(Data supplied begins)

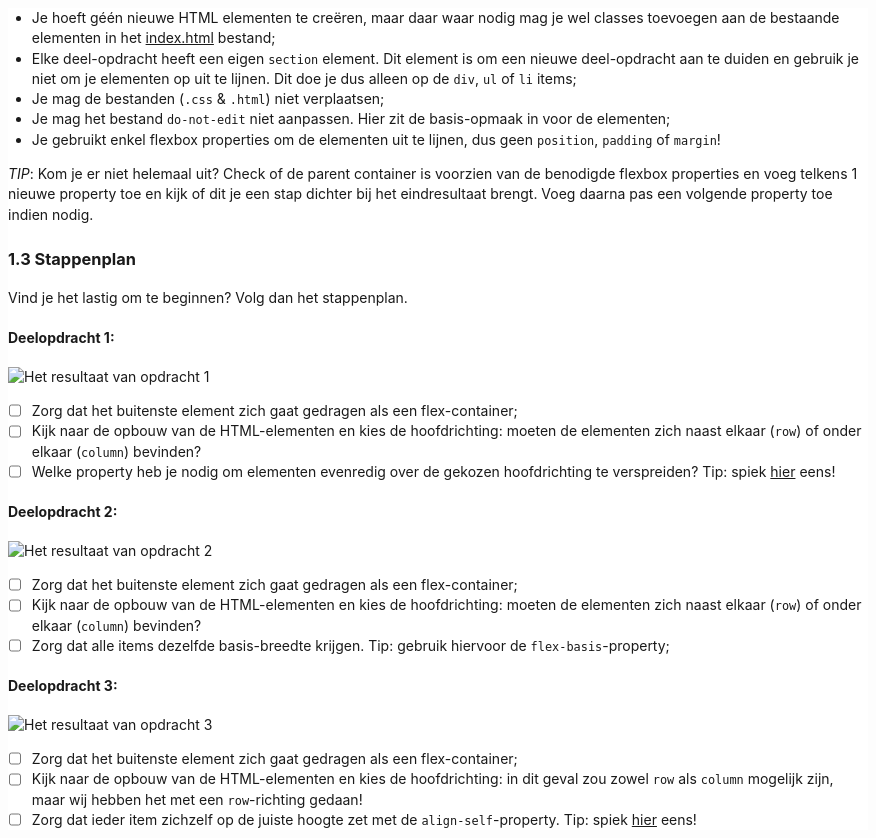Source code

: * Je hoeft géén nieuwe HTML elementen te creëren, maar daar waar nodig mag je wel classes toevoegen aan de bestaande
  elementen in het [index.html](deel-1-flexbox-positioneren/index.html) bestand;
* Elke deel-opdracht heeft een eigen `section` element. Dit element is om een nieuwe deel-opdracht aan te duiden en
  gebruik je niet om je elementen op uit te lijnen. Dit doe je dus alleen op de `div`, `ul` of `li` items;
* Je mag de bestanden (`.css` & `.html`) niet verplaatsen;
* Je mag het bestand `do-not-edit` niet aanpassen. Hier zit de basis-opmaak in voor de elementen;
* Je gebruikt enkel flexbox properties om de elementen uit te lijnen, dus geen `position`, `padding` of `margin`!

_TIP_: Kom je er niet helemaal uit? Check of de parent container is voorzien van de benodigde flexbox properties en voeg
telkens 1 nieuwe property toe en kijk of dit je een stap dichter bij het eindresultaat brengt. Voeg daarna pas een
volgende property toe indien nodig.

### 1.3 Stappenplan

Vind je het lastig om te beginnen? Volg dan het stappenplan.

#### Deelopdracht 1:

![Het resultaat van opdracht 1](deel-1-flexbox-positioneren/assets/images/opdracht-1-eindresultaat.jpg)

- [ ] Zorg dat het buitenste element zich gaat gedragen als een flex-container;
- [ ] Kijk naar de opbouw van de HTML-elementen en kies de hoofdrichting: moeten de elementen zich naast elkaar (`row`)
  of onder elkaar (`column`) bevinden?
- [ ] Welke property heb je nodig om elementen evenredig over de gekozen hoofdrichting te verspreiden? Tip:
  spiek [hier](https://css-tricks.com/snippets/css/a-guide-to-flexbox/#aa-justify-content) eens!

#### Deelopdracht 2:

![Het resultaat van opdracht 2](deel-1-flexbox-positioneren/assets/images/opdracht-2-eindresultaat.jpg)

- [ ] Zorg dat het buitenste element zich gaat gedragen als een flex-container;
- [ ] Kijk naar de opbouw van de HTML-elementen en kies de hoofdrichting: moeten de elementen zich naast elkaar (`row`)
  of onder elkaar (`column`) bevinden?
- [ ] Zorg dat alle items dezelfde basis-breedte krijgen. Tip: gebruik hiervoor de `flex-basis`-property;

#### Deelopdracht 3:

![Het resultaat van opdracht 3](deel-1-flexbox-positioneren/assets/images/opdracht-3-eindresultaat.jpg)

- [ ] Zorg dat het buitenste element zich gaat gedragen als een flex-container;
- [ ] Kijk naar de opbouw van de HTML-elementen en kies de hoofdrichting: in dit geval zou zowel `row` als `column`
  mogelijk zijn, maar wij hebben het met een `row`-richting gedaan!
- [ ] Zorg dat ieder item zichzelf op de juiste hoogte zet met de `align-self`-property. Tip:
  spiek [hier](https://css-tricks.com/snippets/css/a-guide-to-flexbox/#aa-align-self) eens!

(Data supplied ends)

# Work to complete
Start at the top line above and repeat the records verbatim, leaving images out.

# Response area
Source code

: * Je hoeft géén nieuwe HTML elementen te creëren, maar daar waar nodig mag je wel classes toevoegen aan de bestaande
  elementen in het [index.html](deel-1-flexbox-positioneren/index.html) bestand;
* Elke deel-opdracht heeft een eigen `section` element. Dit element is om een nieuwe deel-opdracht aan te duiden en
  gebruik je niet om je elementen op uit te lijnen. Dit doe je dus alleen op de `div`, `ul` of `li` items;
* Je mag de bestanden (`.css` & `.html`) niet verplaatsen;
* Je mag het bestand `do-not-edit` niet aanpassen. Hier zit de basis-opmaak in voor de elementen;
* Je gebruikt enkel flexbox properties om de elementen uit te lijnen, dus geen `position`, `padding` of `margin`!

_TIP_: Kom je er niet helemaal uit? Check of de parent container is voorzien van de benodigde flexbox properties en voeg
telkens 1 nieuwe property toe en kijk of dit je een stap dichter bij het eindresultaat brengt. Voeg daarna pas een
volgende property toe indien nodig.

### 1.3 Stappenplan

Vind je het lastig om te beginnen? Volg dan het stappenplan.

#### Deelopdracht 1:

![Het resultaat van opdracht 1](deel-1-flexbox-positioneren/assets/images/opdracht-1-eindresultaat.jpg)

- [ ] Zorg dat het buitenste element zich gaat gedragen als een flex-container;
- [ ] Kijk naar de opbouw van de HTML-elementen en kies de hoofdrichting: moeten de elementen zich naast elkaar (`row`)
  of onder elkaar (`column`) bevinden?
- [ ] Welke property heb je nodig om elementen evenredig over de gekozen hoofdrichting te verspreiden? Tip:
  spiek [hier](https://css-tricks.com/snippets/css/a-guide-to-flexbox/#aa-justify-content) eens!

#### Deelopdracht 2:

![Het resultaat van opdracht 2](deel-1-flexbox-positioneren/assets/images/opdracht-2-eindresultaat.jpg)

- [ ] Zorg dat het buitenste element zich gaat gedragen als een flex-container;
- [ ] Kijk naar de opbouw van de HTML-elementen en kies de hoofdrichting: moeten de elementen zich naast elkaar (`row`)
  of onder elkaar (`column`) bevinden?
- [ ] Zorg dat alle items dezelfde basis-breedte krijgen. Tip: gebruik hiervoor de `flex-basis`-property;

#### Deelopdracht 3:

![Het resultaat van opdracht 3](deel-1-flexbox-positioneren/assets/images/opdracht-3-eindresultaat.jpg)

- [ ] Zorg dat het buitenste element zich gaat gedragen als een flex-container;
- [ ] Kijk naar de opbouw van de HTML-elementen en kies de hoofdrichting: in dit geval zou zowel `row` als `column`
  mogelijk zijn, maar wij hebben het met een `row`-richting gedaan!
- [ ] Zorg dat ieder item zichzelf op de juiste hoogte zet met de `align-self`-property. Tip:
  spiek [hier](https://css-tricks.com/snippets/css/a-guide-to-flexbox/#aa-align-self) eens!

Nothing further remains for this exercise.